** Task description **
Below are some records; quote exactly the lines from the one that contains "analysis of ovarian" through the one that contains "cytoplasmic/membranous,nuclear positivity for", inclusive, and no others.
(Data supplied begins)
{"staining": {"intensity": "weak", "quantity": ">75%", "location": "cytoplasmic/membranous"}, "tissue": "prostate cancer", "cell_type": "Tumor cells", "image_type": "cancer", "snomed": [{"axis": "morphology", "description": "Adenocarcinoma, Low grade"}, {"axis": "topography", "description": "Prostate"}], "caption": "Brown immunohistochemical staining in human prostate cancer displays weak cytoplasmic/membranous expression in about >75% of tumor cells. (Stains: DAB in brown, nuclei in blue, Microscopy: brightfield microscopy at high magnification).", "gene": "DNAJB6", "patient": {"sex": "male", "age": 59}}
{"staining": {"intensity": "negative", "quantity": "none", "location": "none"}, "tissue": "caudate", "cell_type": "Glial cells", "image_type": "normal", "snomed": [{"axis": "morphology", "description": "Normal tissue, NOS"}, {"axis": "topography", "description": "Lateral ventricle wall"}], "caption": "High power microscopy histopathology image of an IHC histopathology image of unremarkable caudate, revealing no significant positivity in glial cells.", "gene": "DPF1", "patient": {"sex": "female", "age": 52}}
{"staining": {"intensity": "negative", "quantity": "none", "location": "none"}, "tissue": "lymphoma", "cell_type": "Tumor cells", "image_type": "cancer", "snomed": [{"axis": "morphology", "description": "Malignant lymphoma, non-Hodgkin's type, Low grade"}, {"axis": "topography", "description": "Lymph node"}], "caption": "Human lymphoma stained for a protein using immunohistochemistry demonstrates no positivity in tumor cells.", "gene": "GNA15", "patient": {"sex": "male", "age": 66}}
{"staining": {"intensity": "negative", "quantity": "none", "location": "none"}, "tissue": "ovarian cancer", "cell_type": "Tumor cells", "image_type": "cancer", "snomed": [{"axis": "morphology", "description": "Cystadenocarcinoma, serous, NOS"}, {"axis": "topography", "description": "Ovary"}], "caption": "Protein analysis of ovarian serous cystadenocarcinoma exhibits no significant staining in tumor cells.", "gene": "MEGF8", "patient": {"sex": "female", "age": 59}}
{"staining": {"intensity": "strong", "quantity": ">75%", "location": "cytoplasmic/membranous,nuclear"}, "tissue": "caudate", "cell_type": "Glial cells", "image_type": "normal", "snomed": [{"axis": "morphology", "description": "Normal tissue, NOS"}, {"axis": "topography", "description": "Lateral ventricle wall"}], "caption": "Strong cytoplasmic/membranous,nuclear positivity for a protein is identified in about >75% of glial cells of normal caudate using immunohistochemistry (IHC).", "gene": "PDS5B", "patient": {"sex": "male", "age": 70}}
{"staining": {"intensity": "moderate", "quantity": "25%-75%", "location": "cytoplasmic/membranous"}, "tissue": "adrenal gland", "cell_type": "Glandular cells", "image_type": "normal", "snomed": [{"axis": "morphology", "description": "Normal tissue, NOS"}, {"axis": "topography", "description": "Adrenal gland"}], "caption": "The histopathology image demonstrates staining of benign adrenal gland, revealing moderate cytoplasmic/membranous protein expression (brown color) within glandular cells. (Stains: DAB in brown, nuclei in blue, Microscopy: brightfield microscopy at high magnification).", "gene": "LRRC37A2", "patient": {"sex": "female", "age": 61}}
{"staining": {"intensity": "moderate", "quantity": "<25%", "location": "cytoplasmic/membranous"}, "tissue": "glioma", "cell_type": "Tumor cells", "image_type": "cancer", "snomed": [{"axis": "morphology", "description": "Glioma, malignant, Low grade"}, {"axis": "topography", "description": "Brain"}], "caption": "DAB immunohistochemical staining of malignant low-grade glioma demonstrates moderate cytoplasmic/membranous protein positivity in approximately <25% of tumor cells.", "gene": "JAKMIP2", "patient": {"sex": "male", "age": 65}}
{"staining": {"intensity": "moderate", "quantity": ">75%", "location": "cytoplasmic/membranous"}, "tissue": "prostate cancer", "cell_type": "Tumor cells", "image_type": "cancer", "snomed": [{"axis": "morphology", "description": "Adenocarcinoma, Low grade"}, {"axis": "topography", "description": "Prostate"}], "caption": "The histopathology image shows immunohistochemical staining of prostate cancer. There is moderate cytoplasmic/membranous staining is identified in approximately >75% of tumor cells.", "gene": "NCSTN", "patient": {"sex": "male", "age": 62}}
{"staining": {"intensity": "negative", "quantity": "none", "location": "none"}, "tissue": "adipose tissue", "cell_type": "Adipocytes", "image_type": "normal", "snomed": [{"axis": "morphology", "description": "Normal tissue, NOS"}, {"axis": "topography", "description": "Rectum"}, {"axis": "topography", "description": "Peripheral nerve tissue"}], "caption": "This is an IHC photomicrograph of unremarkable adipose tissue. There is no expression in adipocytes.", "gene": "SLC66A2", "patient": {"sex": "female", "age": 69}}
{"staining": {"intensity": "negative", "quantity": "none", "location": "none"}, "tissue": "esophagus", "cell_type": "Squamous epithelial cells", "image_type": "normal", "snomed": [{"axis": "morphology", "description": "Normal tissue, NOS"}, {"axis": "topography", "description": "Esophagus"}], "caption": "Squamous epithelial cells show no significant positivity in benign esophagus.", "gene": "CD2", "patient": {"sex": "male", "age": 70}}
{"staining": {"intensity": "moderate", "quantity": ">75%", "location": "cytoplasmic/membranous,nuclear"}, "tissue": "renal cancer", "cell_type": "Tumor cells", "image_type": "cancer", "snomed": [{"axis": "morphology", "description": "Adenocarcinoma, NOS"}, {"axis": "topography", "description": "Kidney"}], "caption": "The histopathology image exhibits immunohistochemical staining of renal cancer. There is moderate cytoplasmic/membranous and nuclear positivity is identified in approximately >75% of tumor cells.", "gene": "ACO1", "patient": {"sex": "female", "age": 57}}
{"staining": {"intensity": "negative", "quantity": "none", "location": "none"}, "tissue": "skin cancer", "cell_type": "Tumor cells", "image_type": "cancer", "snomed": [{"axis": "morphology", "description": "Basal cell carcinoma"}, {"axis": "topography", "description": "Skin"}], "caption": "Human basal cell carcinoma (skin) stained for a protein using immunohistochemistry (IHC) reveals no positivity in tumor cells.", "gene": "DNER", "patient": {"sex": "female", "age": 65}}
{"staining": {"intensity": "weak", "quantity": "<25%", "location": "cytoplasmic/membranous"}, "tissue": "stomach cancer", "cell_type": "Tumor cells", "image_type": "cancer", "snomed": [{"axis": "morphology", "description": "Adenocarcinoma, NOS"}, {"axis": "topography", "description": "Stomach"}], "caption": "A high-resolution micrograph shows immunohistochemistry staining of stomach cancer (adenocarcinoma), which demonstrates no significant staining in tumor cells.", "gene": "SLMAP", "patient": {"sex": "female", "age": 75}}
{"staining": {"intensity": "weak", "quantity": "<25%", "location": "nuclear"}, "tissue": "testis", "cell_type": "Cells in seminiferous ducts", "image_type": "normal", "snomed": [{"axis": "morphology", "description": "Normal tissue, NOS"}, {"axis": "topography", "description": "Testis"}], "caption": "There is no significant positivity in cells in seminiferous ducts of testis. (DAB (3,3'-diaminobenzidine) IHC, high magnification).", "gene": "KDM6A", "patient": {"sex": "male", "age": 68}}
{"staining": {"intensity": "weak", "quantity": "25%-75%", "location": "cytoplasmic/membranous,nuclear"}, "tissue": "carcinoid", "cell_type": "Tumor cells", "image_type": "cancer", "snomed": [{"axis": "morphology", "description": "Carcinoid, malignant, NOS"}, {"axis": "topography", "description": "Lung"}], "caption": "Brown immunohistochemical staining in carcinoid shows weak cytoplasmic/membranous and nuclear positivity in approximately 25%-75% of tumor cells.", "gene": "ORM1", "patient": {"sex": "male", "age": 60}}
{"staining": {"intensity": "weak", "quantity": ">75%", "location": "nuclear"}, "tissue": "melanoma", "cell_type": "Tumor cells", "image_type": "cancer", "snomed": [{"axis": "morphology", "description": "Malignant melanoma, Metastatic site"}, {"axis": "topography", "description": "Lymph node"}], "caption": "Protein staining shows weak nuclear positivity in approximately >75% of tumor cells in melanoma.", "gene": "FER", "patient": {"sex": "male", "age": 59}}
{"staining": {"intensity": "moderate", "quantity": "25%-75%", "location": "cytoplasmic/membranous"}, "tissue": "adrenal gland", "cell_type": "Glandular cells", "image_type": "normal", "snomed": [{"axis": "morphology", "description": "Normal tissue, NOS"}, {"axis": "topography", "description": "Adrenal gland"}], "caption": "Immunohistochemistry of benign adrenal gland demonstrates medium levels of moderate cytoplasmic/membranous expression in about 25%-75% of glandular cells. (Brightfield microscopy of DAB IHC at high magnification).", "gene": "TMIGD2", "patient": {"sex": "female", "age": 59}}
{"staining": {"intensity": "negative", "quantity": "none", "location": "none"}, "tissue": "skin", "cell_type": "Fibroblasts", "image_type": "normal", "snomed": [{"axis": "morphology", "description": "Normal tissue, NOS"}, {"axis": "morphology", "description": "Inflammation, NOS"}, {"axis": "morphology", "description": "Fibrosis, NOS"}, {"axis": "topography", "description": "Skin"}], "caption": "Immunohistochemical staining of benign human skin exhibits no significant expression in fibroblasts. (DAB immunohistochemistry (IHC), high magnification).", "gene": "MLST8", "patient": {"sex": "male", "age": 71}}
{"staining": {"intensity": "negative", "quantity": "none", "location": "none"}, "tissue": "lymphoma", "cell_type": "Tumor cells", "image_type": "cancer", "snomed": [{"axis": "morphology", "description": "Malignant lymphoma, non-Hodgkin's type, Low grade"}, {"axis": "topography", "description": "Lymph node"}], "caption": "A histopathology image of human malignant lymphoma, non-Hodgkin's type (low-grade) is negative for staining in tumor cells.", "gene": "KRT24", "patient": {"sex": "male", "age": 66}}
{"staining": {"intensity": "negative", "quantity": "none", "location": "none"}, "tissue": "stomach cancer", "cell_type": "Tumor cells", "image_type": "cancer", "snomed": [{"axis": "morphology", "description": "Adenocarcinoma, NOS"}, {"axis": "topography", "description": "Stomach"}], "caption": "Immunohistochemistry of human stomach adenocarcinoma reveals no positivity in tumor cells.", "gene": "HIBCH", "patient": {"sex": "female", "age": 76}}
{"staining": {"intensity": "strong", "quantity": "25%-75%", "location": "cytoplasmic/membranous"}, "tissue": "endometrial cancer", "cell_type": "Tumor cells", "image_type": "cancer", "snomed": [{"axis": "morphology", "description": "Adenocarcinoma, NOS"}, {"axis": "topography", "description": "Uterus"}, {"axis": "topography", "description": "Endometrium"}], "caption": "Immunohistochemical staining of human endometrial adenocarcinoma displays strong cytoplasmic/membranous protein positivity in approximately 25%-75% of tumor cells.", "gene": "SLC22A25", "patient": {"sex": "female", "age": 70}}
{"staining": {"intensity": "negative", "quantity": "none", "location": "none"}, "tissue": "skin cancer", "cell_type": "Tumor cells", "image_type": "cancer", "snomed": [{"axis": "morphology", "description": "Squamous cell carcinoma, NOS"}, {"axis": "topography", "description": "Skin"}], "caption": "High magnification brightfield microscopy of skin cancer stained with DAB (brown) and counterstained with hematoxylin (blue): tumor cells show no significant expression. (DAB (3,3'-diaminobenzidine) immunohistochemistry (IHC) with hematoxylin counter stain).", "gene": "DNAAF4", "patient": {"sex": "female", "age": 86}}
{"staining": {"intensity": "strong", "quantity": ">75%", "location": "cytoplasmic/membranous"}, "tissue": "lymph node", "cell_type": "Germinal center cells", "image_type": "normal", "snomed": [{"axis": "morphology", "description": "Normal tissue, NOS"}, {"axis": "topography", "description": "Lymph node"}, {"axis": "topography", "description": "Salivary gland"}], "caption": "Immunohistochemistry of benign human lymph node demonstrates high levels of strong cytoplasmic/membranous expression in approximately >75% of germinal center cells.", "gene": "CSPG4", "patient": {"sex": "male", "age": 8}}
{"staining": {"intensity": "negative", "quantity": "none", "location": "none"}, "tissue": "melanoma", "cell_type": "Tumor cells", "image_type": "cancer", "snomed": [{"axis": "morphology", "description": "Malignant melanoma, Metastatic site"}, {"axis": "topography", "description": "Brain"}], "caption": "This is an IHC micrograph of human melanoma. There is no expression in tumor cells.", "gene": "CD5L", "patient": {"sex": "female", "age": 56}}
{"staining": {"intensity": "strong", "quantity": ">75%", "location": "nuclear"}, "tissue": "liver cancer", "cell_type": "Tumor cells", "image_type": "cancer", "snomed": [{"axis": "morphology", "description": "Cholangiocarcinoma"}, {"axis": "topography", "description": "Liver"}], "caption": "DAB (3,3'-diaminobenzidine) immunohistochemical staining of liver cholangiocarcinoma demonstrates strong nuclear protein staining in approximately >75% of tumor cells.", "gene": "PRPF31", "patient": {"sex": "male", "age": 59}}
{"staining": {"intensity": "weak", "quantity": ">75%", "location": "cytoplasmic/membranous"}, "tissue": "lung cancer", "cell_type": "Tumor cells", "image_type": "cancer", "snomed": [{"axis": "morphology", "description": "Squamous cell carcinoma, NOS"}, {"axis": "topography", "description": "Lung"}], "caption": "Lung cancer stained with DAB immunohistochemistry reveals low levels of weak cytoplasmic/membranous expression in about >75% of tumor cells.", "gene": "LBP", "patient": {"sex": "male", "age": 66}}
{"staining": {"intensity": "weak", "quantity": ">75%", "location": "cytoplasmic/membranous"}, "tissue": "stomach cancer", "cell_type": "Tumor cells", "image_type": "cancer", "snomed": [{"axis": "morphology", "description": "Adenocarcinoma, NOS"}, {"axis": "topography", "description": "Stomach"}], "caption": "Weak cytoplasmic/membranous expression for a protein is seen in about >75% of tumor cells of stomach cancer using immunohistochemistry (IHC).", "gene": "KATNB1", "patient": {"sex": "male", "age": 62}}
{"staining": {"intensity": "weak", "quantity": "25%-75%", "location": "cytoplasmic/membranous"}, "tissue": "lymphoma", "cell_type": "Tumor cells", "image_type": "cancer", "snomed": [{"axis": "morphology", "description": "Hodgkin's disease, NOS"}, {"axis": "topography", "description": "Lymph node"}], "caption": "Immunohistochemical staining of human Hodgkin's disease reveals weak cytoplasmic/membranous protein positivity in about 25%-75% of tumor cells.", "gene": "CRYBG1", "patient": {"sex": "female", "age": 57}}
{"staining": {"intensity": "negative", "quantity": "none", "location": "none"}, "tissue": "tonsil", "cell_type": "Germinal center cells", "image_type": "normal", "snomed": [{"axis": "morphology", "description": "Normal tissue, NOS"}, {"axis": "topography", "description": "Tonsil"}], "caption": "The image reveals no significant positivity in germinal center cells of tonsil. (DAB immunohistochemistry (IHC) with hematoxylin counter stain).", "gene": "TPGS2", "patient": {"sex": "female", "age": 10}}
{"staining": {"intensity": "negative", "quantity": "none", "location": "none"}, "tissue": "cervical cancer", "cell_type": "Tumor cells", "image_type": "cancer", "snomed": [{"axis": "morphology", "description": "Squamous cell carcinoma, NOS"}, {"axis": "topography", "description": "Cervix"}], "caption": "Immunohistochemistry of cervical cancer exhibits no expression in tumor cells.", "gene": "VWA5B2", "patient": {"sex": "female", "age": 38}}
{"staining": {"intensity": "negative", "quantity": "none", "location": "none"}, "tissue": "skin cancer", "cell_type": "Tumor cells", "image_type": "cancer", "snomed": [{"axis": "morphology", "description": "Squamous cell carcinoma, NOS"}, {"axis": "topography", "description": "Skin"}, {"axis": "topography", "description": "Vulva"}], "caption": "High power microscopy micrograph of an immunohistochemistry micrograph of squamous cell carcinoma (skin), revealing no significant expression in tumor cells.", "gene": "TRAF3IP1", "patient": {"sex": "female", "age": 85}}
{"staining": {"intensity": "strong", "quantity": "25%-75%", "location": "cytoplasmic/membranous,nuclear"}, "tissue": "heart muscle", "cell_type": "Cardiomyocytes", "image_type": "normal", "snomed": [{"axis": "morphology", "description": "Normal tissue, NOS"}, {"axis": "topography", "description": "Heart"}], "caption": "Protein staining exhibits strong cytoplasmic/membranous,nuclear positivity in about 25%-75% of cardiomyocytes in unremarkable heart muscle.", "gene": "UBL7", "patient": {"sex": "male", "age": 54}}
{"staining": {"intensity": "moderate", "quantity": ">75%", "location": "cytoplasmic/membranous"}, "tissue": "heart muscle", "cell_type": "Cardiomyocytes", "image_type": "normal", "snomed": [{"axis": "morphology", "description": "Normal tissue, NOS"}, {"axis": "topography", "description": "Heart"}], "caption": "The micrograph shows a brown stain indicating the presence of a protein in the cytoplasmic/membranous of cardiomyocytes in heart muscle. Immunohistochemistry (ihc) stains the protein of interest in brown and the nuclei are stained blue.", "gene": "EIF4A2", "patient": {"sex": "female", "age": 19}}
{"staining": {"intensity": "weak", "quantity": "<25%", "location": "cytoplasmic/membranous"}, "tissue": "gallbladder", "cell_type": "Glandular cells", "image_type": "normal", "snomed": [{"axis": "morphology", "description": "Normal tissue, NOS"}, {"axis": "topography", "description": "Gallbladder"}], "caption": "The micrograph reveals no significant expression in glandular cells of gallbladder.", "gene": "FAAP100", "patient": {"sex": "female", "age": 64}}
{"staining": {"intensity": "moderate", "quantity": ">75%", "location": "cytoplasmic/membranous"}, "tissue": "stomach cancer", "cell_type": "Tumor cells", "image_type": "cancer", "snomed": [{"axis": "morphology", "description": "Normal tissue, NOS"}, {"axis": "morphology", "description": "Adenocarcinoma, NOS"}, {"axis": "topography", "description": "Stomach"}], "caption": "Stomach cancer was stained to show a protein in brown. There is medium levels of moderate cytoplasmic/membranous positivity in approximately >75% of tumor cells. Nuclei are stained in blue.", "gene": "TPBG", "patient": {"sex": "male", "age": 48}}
(Data supplied ends)
** Solution below **
{"staining": {"intensity": "negative", "quantity": "none", "location": "none"}, "tissue": "ovarian cancer", "cell_type": "Tumor cells", "image_type": "cancer", "snomed": [{"axis": "morphology", "description": "Cystadenocarcinoma, serous, NOS"}, {"axis": "topography", "description": "Ovary"}], "caption": "Protein analysis of ovarian serous cystadenocarcinoma exhibits no significant staining in tumor cells.", "gene": "MEGF8", "patient": {"sex": "female", "age": 59}}
{"staining": {"intensity": "strong", "quantity": ">75%", "location": "cytoplasmic/membranous,nuclear"}, "tissue": "caudate", "cell_type": "Glial cells", "image_type": "normal", "snomed": [{"axis": "morphology", "description": "Normal tissue, NOS"}, {"axis": "topography", "description": "Lateral ventricle wall"}], "caption": "Strong cytoplasmic/membranous,nuclear positivity for a protein is identified in about >75% of glial cells of normal caudate using immunohistochemistry (IHC).", "gene": "PDS5B", "patient": {"sex": "male", "age": 70}}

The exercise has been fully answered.